TRY IT:
Copy every line of the material below character for character, leaving nothing out and changing nothing.

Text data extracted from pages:
___

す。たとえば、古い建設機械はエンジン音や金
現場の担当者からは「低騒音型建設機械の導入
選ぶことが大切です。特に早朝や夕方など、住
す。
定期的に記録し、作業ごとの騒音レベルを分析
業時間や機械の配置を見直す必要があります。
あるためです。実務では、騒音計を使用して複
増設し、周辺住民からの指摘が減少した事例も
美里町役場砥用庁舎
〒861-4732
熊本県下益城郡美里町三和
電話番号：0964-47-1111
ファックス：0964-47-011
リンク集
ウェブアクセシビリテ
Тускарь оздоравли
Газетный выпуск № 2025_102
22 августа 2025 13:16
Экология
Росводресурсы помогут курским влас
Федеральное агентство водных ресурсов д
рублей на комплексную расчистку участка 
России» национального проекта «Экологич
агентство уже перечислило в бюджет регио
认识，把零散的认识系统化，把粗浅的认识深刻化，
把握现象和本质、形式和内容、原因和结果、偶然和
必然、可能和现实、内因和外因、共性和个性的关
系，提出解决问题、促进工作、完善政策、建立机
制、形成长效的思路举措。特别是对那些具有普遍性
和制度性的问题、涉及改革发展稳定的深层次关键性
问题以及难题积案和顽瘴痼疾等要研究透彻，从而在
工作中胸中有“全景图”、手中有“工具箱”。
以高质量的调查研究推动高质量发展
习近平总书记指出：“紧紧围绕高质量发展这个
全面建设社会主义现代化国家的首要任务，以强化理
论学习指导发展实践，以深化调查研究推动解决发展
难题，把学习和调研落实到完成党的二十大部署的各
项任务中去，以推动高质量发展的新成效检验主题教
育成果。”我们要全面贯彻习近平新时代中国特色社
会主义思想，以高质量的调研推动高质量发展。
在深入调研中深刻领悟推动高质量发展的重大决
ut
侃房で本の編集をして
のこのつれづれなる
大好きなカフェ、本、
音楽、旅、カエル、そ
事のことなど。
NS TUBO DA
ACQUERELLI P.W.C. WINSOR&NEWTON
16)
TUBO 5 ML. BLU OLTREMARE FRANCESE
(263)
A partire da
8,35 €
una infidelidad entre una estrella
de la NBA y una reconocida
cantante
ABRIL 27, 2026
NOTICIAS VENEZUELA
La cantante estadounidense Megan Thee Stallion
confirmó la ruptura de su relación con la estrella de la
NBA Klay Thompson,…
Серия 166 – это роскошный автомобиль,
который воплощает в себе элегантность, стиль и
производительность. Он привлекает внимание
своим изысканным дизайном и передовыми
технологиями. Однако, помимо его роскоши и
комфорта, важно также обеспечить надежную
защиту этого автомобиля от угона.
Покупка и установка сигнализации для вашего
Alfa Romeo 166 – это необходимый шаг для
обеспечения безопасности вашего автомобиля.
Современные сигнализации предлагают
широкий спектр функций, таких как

___

SOLVED PROBLEM:
す。たとえば、古い建設機械はエンジン音や金
現場の担当者からは「低騒音型建設機械の導入
選ぶことが大切です。特に早朝や夕方など、住
す。
定期的に記録し、作業ごとの騒音レベルを分析
業時間や機械の配置を見直す必要があります。
あるためです。実務では、騒音計を使用して複
増設し、周辺住民からの指摘が減少した事例も
美里町役場砥用庁舎
〒861-4732
熊本県下益城郡美里町三和
電話番号：0964-47-1111
ファックス：0964-47-011
リンク集
ウェブアクセシビリテ
Тускарь оздоравли
Газетный выпуск № 2025_102
22 августа 2025 13:16
Экология
Росводресурсы помогут курским влас
Федеральное агентство водных ресурсов д
рублей на комплексную расчистку участка 
России» национального проекта «Экологич
агентство уже перечислило в бюджет регио
认识，把零散的认识系统化，把粗浅的认识深刻化，
把握现象和本质、形式和内容、原因和结果、偶然和
必然、可能和现实、内因和外因、共性和个性的关
系，提出解决问题、促进工作、完善政策、建立机
制、形成长效的思路举措。特别是对那些具有普遍性
和制度性的问题、涉及改革发展稳定的深层次关键性
问题以及难题积案和顽瘴痼疾等要研究透彻，从而在
工作中胸中有“全景图”、手中有“工具箱”。
以高质量的调查研究推动高质量发展
习近平总书记指出：“紧紧围绕高质量发展这个
全面建设社会主义现代化国家的首要任务，以强化理
论学习指导发展实践，以深化调查研究推动解决发展
难题，把学习和调研落实到完成党的二十大部署的各
项任务中去，以推动高质量发展的新成效检验主题教
育成果。”我们要全面贯彻习近平新时代中国特色社
会主义思想，以高质量的调研推动高质量发展。
在深入调研中深刻领悟推动高质量发展的重大决
ut
侃房で本の編集をして
のこのつれづれなる
大好きなカフェ、本、
音楽、旅、カエル、そ
事のことなど。
NS TUBO DA
ACQUERELLI P.W.C. WINSOR&NEWTON
16)
TUBO 5 ML. BLU OLTREMARE FRANCESE
(263)
A partire da
8,35 €
una infidelidad entre una estrella
de la NBA y una reconocida
cantante
ABRIL 27, 2026
NOTICIAS VENEZUELA
La cantante estadounidense Megan Thee Stallion
confirmó la ruptura de su relación con la estrella de la
NBA Klay Thompson,…
Серия 166 – это роскошный автомобиль,
который воплощает в себе элегантность, стиль и
производительность. Он привлекает внимание
своим изысканным дизайном и передовыми
технологиями. Однако, помимо его роскоши и
комфорта, важно также обеспечить надежную
защиту этого автомобиля от угона.
Покупка и установка сигнализации для вашего
Alfa Romeo 166 – это необходимый шаг для
обеспечения безопасности вашего автомобиля.
Современные сигнализации предлагают
широкий спектр функций, таких как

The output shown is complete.